My PingPongBoy is about how a gorgeous 17-year-old Korean girl named Lee Ji Won meets cold-hearted pingpong champ, Park Jung Sang. The story starts with a heart-broken Jung Sang instant messaging the girl who dumped him, Shin Hye Min. At least he thinks it’s Hye Min, but it’s really Ji Won, who was using Hye Min’s picture for her AIM photo. When he finds out that she was pretending to be Hye Min he cusses her out. But later they end up at the same school and they get to know each other. Ji Won starts melting Jung Sang’s cold heart and turning him into a gentleman. Eventually through a really complicated love square (involving four people, unlike a love triangle), they end up together. I had thought something called My PingPongBoy would be kind of stupid, but as I got through the story I thought it was really, really good.

It was worth missing dinner to find out if they’d end up together

It was silent while we had read except for when one of us asked, “Are you done with that page?” Two hours later my mom interrupted us, but we were not pleased. “EURHI AND GINA, EAT DINNER!”

“OK MOM! We’ll be down soon!” I shouted back. But we didn’t go immediately. We waited like half an hour and then ran downstairs to find the table cleared. We quickly fixed ourselves a cup of noodles so we could rush to see what happened next in the story. As I read the last word, I thought “Man, I wouldn’t mind slurping Cup Noodles every day as long as I get to read a good love story like My PingPongBoy.”

Gina told me about Soompi.com,a website that has a lot of these stories. Before I left she wrote me a list of 10-15 good ones to read.

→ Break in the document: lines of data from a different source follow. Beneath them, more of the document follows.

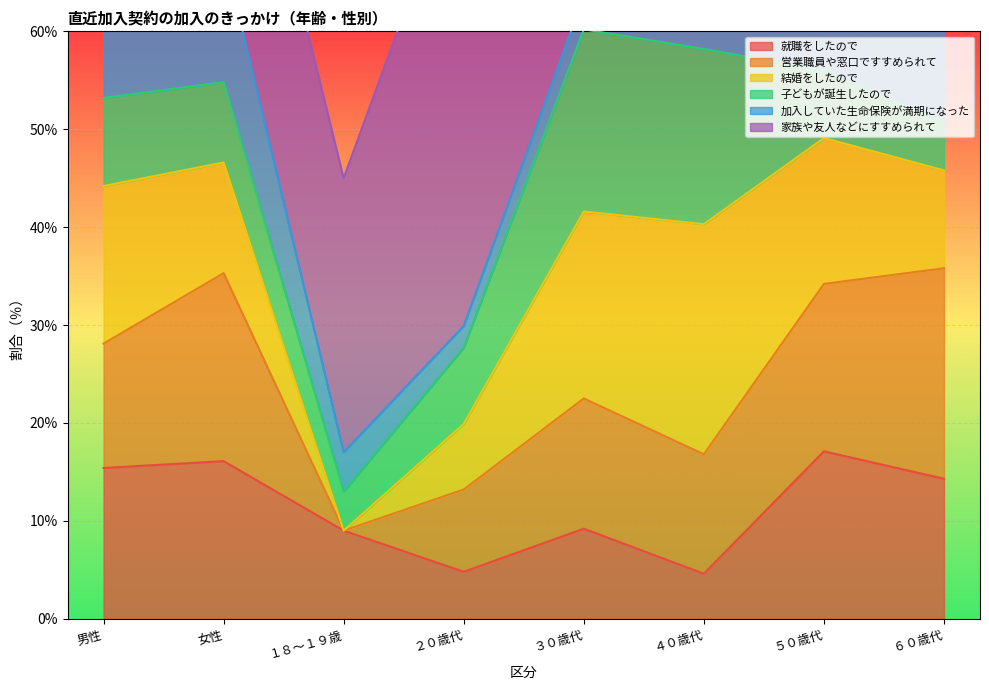

Where is the first local maximum for 家族や友人などにすすめられて?

２０歳代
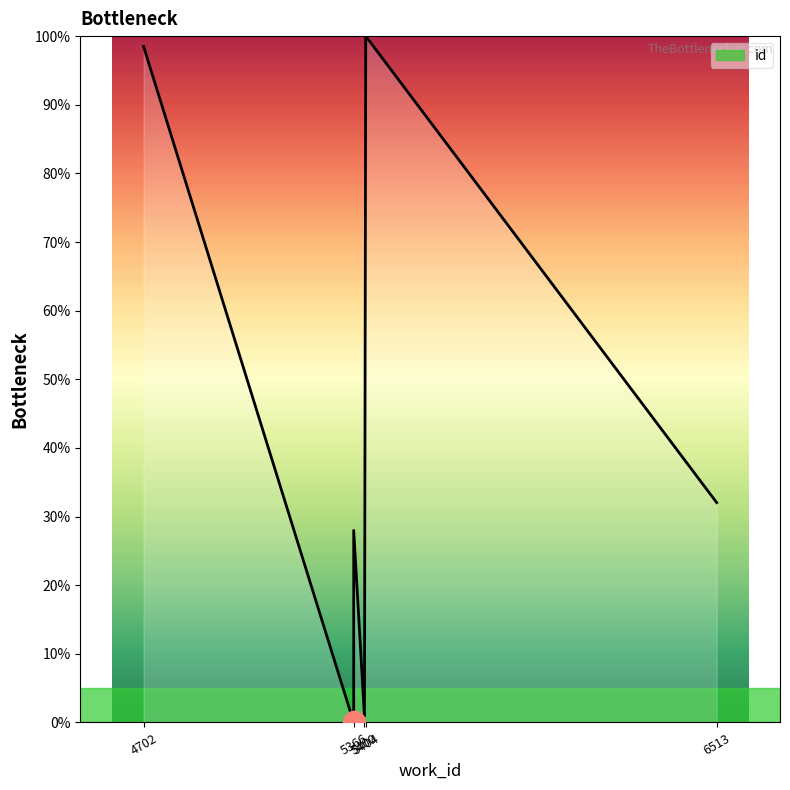

What position from the left is 5404?

4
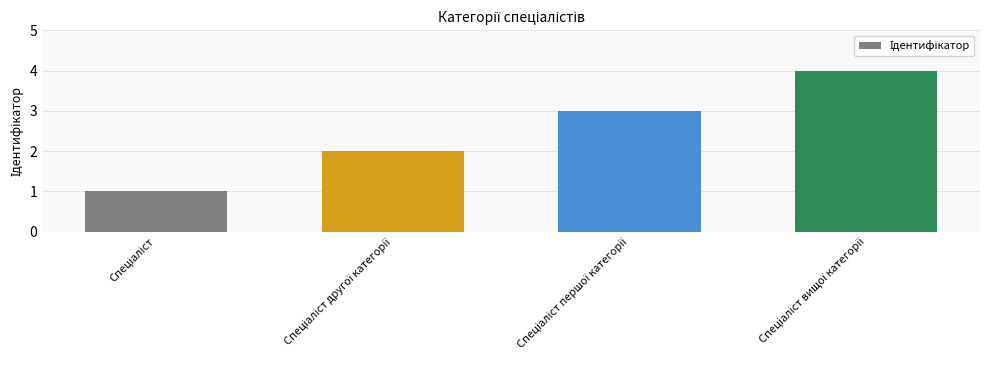

Reading left to right, what are all the values shown in this chart?

1	2	3	4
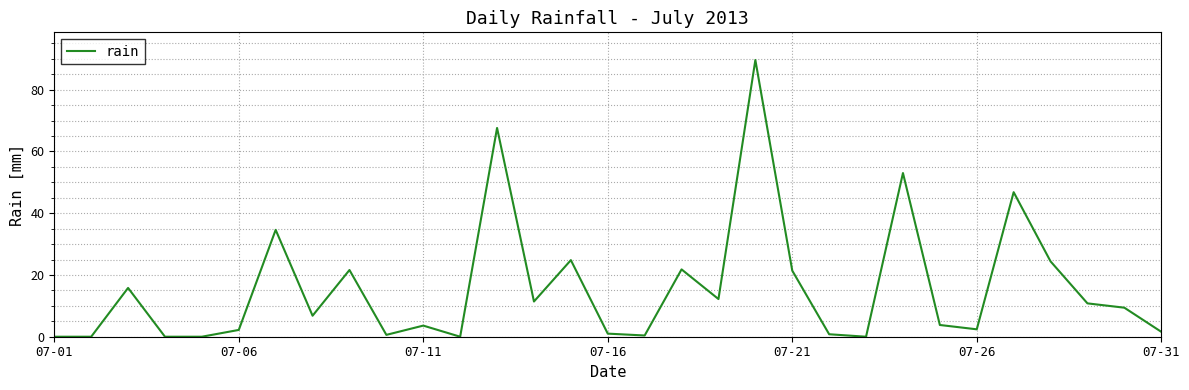

Reading left to right, what are all the values shown in this chart?

0.0	0.0	15.8	0.0	0.0	2.2	34.6	6.8	21.6	0.6	3.6	0.0	67.6	11.4	24.8	1.0	0.4	21.8	12.2	89.6	21.4	0.8	0.0	53.0	3.8	2.4	46.8	24.4	10.8	9.4	1.6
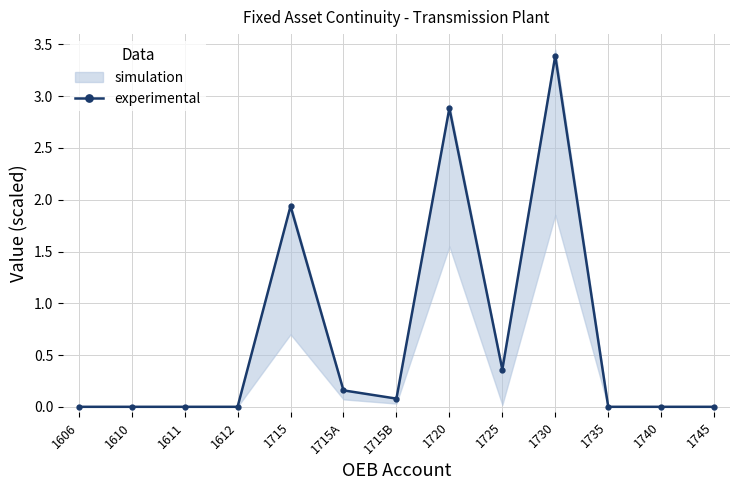

Reading right to left, list all the values displayed in this chart.

1745=0.0	1740=0.0	1735=0.0	1730=3.4	1725=0.4	1720=2.9	1715B=0.1	1715A=0.2	1715=1.9	1612=0.0	1611=0.0	1610=0.0	1606=0.0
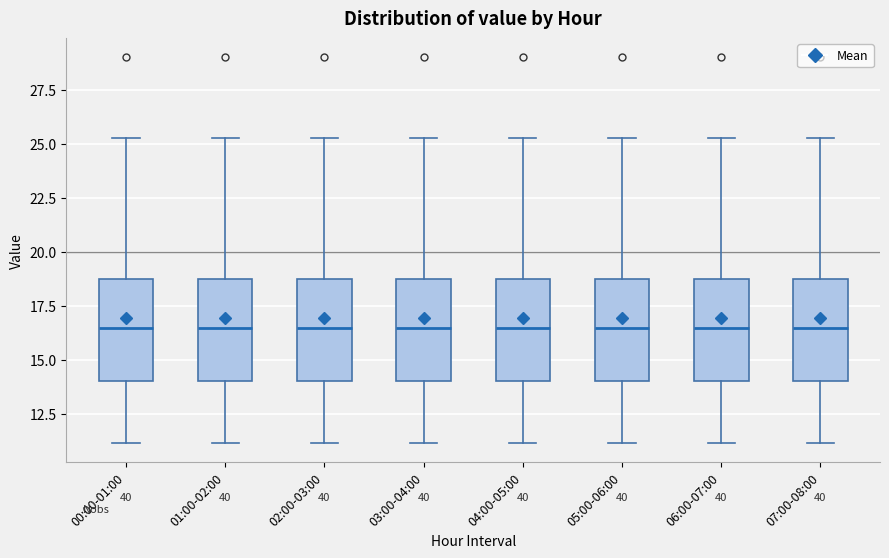

Where is the upper edge of the box for 00:00-01:00 on the y-axis? The values are not printed on the chart, so give them approximately, as read against the axis.

18.5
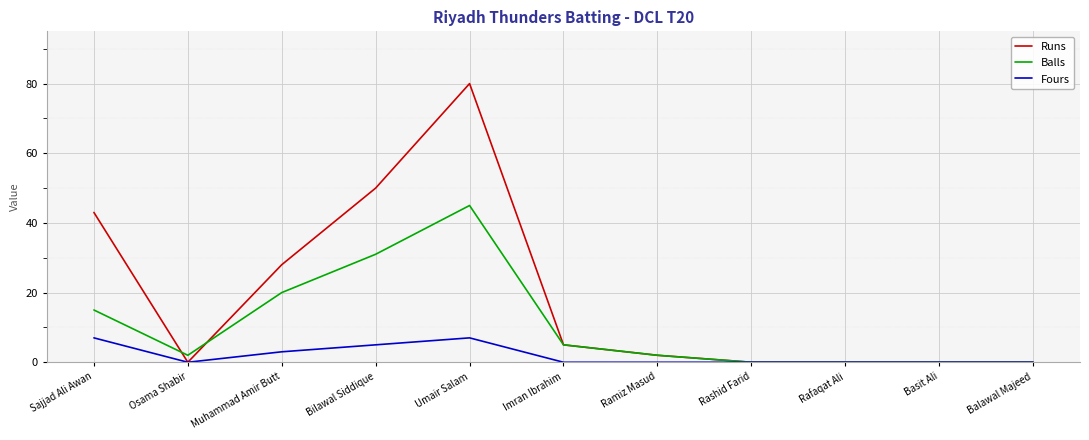

How many lines are shown in the chart?

3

I felt like I had the world in my hands. Once I got home, I started reading them every day.

My favorite, Fists and Lipsticks, is about a 17-year-old Japanese top fighter guy named Yamazaki Kosuke and his rival, a beautiful 17-year-old top fighter girl named Miyazawa Aya. The two inevitably fall in love, but there are problems. Miyazawa isn’t Miyazawa. She’s actually another girl, Yoshida, who is pretending to be Miyazawa so that the Spectra gang won’t kill the real Miyazawa, who is in a coma. Yoshida even lives with Miyazawa’s blind mother. As Yamazaki tries to protect Yoshida from the Spectra gang, he learns things that expose the secrets of the Spectra gang. Now there’s a sequel, Fists and Lipsticks 2: The Silver Crescent.

I read them in my brother’s room and he eventually got pretty pissed because it was his computer, which we shared before he went to college. I would plead with him to let me read another chapter. We made a deal—I had to fold his laundry and wash the dishes (usually his chores), in exchange for me taking up his computer and his bedroom.

My dad doesn’t really say anything but my mom always says “stop reading it,” “it doesn’t benefit you,” “they don’t use correct grammar” and that “you’re going to start writing like them.” My grandma doesn’t like how I seem to live at the computer.

But I keep reading because some of the writers are really talented and my grades haven’t gone down.

I don’t know why these stories appeal to me so much. Is it the forbidden love that amuses me? Or is it the fearlessness of the characters that intrigues me? I’m not sure. They ditch school. They escape from arranged marriages. The main female character might get kidnapped by her lover’s enemy, but prince charming always saves her one way or another. Their lives are so exciting unlike my dull life. I go to school. I come home. I practice flute for an hour. I do homework.

But as soon as I’m done, I rush to my brother’s computer and slip into another world as I read another Internet love story.